Good info here, lots of details thanks for posting all this. We’ll need some more though to give you the best info possible.
-Current macro breakdown of this nutrition plan
-Do you know your maintenance calories? Like, do you KNOW them? (not a guess)
-Possible to post pics?
-Any idea how much you want to lose?
-What’s your training like?
All that being said, your nutrition looks clean and delicious. But, ultimately, there’s no way to know if it’s good for cutting or not because what matters MOST trying to re-comp is finding the sweet spot for calories that works for you. If all of this food gives you a good macro breakdown with the right caloric deficit, then it’s good to go. Have you been tracking your maintenance calories? Even if you haven’t been, then figure out all of these macros so you can adjust accordingly if you stall out.
Just some thoughts before I get to your questions, and please keep in mind this is just my advice based on experience, not saying it’s the law or there aren’t other methods:
-Everyone wants to “lean bulk” or whatever it’s called these days, getting big without getting fat. Is it possible? Yes, but it takes VERY CAREFUL planning, consistency, and execution if you want to do it right.
Is this a goal you have for your physique to accomplish as you can, or are you trying to lean out by a certain date or event? If you’re NOT on a deadline, re-comping is much more feasible. If you’re in a crunch, you can certainly cut fat but there’s more of a chance of losing LBM.
You’ll have to be extremely strict in your execution of your workouts, nutrition and supplements if you want to get bigger without getting fat. Track your calories daily or just make a nutrition plan and follow it. If your calories are too low you won’t gain the mass you want. If they’re too high you’ll gain too much fat.
Think long term, anywhere from 6-12 months if you want to do it right and maintain a good level of conditioning. It’s easier to add LBM when you’re leaner, so a slow and steady approach is necessary to gain LBM without excess adipose.

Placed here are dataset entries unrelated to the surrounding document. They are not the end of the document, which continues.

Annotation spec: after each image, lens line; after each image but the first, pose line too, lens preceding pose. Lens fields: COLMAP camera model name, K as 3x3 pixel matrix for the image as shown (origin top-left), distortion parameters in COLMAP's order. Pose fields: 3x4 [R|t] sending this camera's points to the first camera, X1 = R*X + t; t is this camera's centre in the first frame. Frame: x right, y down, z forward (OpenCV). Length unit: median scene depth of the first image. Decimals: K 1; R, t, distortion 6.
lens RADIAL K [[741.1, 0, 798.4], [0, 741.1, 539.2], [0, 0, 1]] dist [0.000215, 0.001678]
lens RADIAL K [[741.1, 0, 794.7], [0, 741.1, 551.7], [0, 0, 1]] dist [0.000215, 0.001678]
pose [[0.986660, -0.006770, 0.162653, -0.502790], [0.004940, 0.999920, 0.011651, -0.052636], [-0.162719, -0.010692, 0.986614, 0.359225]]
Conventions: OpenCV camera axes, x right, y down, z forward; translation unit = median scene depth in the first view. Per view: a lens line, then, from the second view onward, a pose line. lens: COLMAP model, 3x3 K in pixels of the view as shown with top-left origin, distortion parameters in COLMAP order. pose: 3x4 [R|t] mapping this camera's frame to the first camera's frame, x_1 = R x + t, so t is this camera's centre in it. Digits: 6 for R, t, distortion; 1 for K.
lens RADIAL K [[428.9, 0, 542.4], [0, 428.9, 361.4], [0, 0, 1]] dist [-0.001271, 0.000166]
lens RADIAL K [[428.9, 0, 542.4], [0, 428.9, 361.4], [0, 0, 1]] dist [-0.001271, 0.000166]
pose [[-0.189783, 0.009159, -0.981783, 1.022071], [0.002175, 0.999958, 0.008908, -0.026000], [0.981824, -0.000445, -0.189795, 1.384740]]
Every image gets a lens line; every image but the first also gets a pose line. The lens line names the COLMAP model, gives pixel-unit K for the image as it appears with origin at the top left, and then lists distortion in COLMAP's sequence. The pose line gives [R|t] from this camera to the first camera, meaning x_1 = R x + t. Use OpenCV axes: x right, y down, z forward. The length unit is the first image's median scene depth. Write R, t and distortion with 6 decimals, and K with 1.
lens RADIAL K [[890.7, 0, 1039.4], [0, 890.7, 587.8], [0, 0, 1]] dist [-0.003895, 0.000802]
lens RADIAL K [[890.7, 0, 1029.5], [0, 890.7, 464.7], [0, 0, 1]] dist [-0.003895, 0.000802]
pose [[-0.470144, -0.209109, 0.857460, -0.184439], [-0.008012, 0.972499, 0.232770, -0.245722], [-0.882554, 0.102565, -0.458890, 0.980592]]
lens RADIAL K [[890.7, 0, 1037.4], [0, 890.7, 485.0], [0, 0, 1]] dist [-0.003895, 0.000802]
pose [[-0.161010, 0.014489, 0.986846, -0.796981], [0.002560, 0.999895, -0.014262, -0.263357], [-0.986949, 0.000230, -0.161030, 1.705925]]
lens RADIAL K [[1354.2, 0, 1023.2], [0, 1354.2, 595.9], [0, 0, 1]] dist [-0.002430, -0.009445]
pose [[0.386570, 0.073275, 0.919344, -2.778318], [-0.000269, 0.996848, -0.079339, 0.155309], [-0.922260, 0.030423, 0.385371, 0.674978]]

NUMBERS, MIRROR AND PHOTOS
I believe if you want to gain LBM and lose fat, you should start with maintenance calories, and focus carbs at breakfast, pre and post workout. If you have more carbs left, you can certainly consume them when you like but I’d recommend keeping non-breakfast and workout window carbs to low glycemic choices like fruit or ezekiel bread.
The mirror and photos will be your biggest tools for collecting data, followed by the scale. If you gain 2 lbs of muscle and lose 2 lbs of fat, the scale won’t move but you’ll certainly look different. So, take weekly pictures at the same time of day, in the same room, with the same poses (whatever they are). Also track your weight daily, in the morning first thing after bathroom but before any food or liquids. Whatever the lowest weight of the week is is what you should go off of, as anything higher than that is just water or soon-to-be-poop.
If your weight is steady but you see yourself getting leaner, you know it’s working. If you’re weight is going up but you are maintaining a good level of conditioning, keep going as long as you’re not exceeding 1lb per week gain MAX. BE HONEST with yourself about your conditioning. Don’t flex your abs just so you can say they’re still there. If you’re losing weight more than 1lb a week then add 100 cals the next week and keep repeating the formula.
To answer your questions:
I think one scoop of whey (20-25g) mixed with your oats would be a wise choice.
I don’t think this matters, if you like milk have the milk.
Yessir. Try adding 100-150g broccoli or fibrous veggie to meal 2, that’ll give you 3 servings at least. So many people overlook the importance of veggies. Countless benefits for health.
*Just a thought, 4-5 whole eggs a day seems like a lot of egg yolks to consume on that regular of a basis. I have eggs almost every day, I’ll usually do 2 whole eggs and egg whites for the rest. You could try 2 or 3 whole eggs and also adding grass fed cheese or avocado if you want more fats. Again just my thoughts.
Just as an example, some recent comparison pics I made. The left side is when I was dieting down for a show about 7 months ago, the right side is a few days ago. In both sides my weight is the same, 161.5lbs, but now I’m carrying more LBM and less fat at this weight. Again it took 7 months, and the changes aren’t mind-blowing but they are significant which is the best a natural lifter can hope for.
Again if you can post more details it would be easier to give more specific advice, but ULTIMATELY what will matter most is formulating your plan, sticking with it with relentless consistency, taking data and making adjustments accordingly, keeping a very slow and steady approach, thinking long term as re-comping is a long term process.